Following the investigation, the California Department of Corrections and Rehabilitation announced that it was developing regulations to prohibit the technology's use in state prisons and parole offices.

=== Fast and Fatal ===

Neilson and investigative reporter Jennifer Gollan spent approximately a year producing Fast and Fatal, a seven-part investigation into deaths and injuries caused by police vehicle pursuits. The reporters assembled five databases using federal records, local police data, news reports, court documents and public-records requests.

The investigation found that police pursuits caused more than 3,300 deaths in the United States between 2017 and 2022. Those killed included passengers, pedestrians, other motorists and police officers, as well as the drivers being pursued. Neilson and Gollan also found hundreds of deaths that were absent from data maintained by the National Highway Traffic Safety Administration.

The series reported that many fatal chases began over traffic violations or other low-level suspected offenses. It also examined the use of intentional vehicle-ramming manoeuvres and the limited disciplinary or legal consequences faced by officers who initiated pursuits that resulted in deaths.

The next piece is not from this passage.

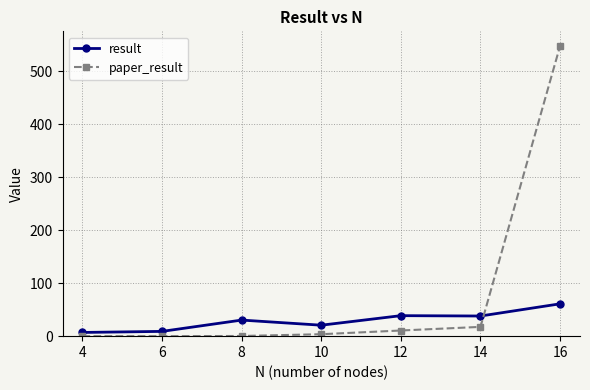

What is the maximum value shown in the chart?

547.5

After receiving the Chronicle's data, the National Highway Traffic Safety Administration revised parts of its records. The investigation also contributed to proposals for standardized national pursuit policies and improved collection of information about pursuit-related deaths and injuries.

Fast and Fatal received a 2024 Investigative Reporters and Editors Award in the print and online category. It won the 2025 Hillman Prize for Newspaper Journalism, was a finalist for the Goldsmith Prize for Investigative Reporting and made Neilson and Gollan finalists for the 2025 Pulitzer Prize for National Reporting.

=== Burned ===

In 2025, Neilson and climate reporter Megan Fan Munce began reporting on the difficulties faced by California wildfire survivors whose insurance payments were insufficient to rebuild their homes. Their investigation examined software and algorithmic tools used by insurance companies to estimate replacement costs and establish policy limits.

The reporters examined 360Value, a property-estimation system used by several major insurers. They reported that the system relied on outdated or incomplete information and could underestimate rebuilding costs by hundreds of thousands of dollars. The investigation drew on court and regulatory records, interviews with insurance and construction professionals, and direct testing of the software.

The initial investigation won the 2025 Barlett & Steele Gold Award in the regional and local category for investigative business journalism.

Neilson, Munce and Sara DiNatale later expanded the reporting into the series Burned. The series examined underinsurance, the handling and denial of claims, disputes over smoke damage and other obstacles faced by Californians attempting to rebuild after wildfires.

In 2026, Neilson, Munce and DiNatale received the Pulitzer Prize for Explanatory Reporting for the series. The Pulitzer citation credited the reporters with demonstrating how insurers' use of algorithmic tools and other practices systematically undervalued damaged homes and prevented some fire survivors from rebuilding.

== Awards and recognition ==

In 2024, Neilson and Jennifer Gollan received an Investigative Reporters and Editors Award for Fast and Fatal.

In 2025, Fast and Fatal received the Hillman Prize for Newspaper Journalism and was a finalist for the Goldsmith Prize for Investigative Reporting. Neilson and Gollan were also finalists for the Pulitzer Prize for National Reporting for the investigation.

Also in 2025, Neilson and Megan Fan Munce received the Barlett & Steele Gold Award in the regional and local category for their investigation of the insurance-estimation systems that contributed to the underinsurance of California homeowners.

In 2026, Neilson, Munce and Sara DiNatale won the Pulitzer Prize for Explanatory Reporting for Burned.